* **Exercise**
Search the data for the word "wall" and copy out every line that has it.

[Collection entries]
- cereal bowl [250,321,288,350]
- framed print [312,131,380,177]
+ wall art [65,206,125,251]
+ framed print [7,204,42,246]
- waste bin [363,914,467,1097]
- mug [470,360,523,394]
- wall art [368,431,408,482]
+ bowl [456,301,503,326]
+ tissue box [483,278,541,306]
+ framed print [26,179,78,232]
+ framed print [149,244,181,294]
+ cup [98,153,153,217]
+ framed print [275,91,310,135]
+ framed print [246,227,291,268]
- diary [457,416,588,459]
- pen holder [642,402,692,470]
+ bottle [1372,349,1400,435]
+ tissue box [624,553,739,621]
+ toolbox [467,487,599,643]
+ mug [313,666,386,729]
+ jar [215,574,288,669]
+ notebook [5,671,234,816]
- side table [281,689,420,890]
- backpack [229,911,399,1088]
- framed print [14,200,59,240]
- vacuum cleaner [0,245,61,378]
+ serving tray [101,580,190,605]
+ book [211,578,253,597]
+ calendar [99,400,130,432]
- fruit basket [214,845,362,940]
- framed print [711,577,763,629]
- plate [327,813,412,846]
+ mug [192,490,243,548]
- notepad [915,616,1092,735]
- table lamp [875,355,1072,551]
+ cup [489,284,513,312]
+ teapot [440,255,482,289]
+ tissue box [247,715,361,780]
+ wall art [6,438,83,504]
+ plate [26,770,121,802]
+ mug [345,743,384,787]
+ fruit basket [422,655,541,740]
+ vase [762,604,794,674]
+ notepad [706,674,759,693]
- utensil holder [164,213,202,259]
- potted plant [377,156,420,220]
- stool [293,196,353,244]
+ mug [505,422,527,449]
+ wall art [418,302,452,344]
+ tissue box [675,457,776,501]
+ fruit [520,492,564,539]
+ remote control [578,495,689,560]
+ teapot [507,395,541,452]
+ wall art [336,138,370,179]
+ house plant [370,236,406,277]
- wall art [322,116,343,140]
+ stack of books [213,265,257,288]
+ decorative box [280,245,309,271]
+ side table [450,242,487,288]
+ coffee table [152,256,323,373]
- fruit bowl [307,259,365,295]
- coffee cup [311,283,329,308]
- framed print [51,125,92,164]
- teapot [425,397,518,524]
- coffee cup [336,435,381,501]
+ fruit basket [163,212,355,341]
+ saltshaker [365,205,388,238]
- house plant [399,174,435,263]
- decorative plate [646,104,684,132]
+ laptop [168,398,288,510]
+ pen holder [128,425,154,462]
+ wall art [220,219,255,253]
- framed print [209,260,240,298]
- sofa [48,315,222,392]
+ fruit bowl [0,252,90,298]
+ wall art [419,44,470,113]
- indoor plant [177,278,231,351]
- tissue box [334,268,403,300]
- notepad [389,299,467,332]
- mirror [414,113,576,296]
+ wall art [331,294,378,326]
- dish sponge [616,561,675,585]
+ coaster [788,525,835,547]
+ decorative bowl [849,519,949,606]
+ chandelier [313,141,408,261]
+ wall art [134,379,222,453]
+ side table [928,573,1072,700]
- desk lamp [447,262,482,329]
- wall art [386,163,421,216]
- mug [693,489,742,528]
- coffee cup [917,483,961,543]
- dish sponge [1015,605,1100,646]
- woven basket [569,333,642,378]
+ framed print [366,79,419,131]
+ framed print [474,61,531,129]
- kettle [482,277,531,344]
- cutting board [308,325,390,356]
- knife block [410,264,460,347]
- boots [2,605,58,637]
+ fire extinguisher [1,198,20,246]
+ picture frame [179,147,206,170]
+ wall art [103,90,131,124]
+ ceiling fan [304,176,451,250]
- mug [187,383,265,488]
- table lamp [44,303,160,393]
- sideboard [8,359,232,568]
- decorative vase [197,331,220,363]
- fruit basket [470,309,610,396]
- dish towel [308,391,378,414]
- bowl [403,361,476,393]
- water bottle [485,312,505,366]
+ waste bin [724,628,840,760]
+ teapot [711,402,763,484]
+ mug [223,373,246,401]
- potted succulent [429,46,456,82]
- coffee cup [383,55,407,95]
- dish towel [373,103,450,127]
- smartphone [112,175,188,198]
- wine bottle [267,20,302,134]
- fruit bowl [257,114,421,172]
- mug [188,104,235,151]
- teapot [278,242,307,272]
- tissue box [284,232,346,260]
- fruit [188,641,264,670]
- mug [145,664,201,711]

* **Answer box**
+ wall art [65,206,125,251]
- wall art [368,431,408,482]
+ wall art [6,438,83,504]
+ wall art [418,302,452,344]
+ wall art [336,138,370,179]
- wall art [322,116,343,140]
+ wall art [220,219,255,253]
+ wall art [419,44,470,113]
+ wall art [331,294,378,326]
+ wall art [134,379,222,453]
- wall art [386,163,421,216]
+ wall art [103,90,131,124]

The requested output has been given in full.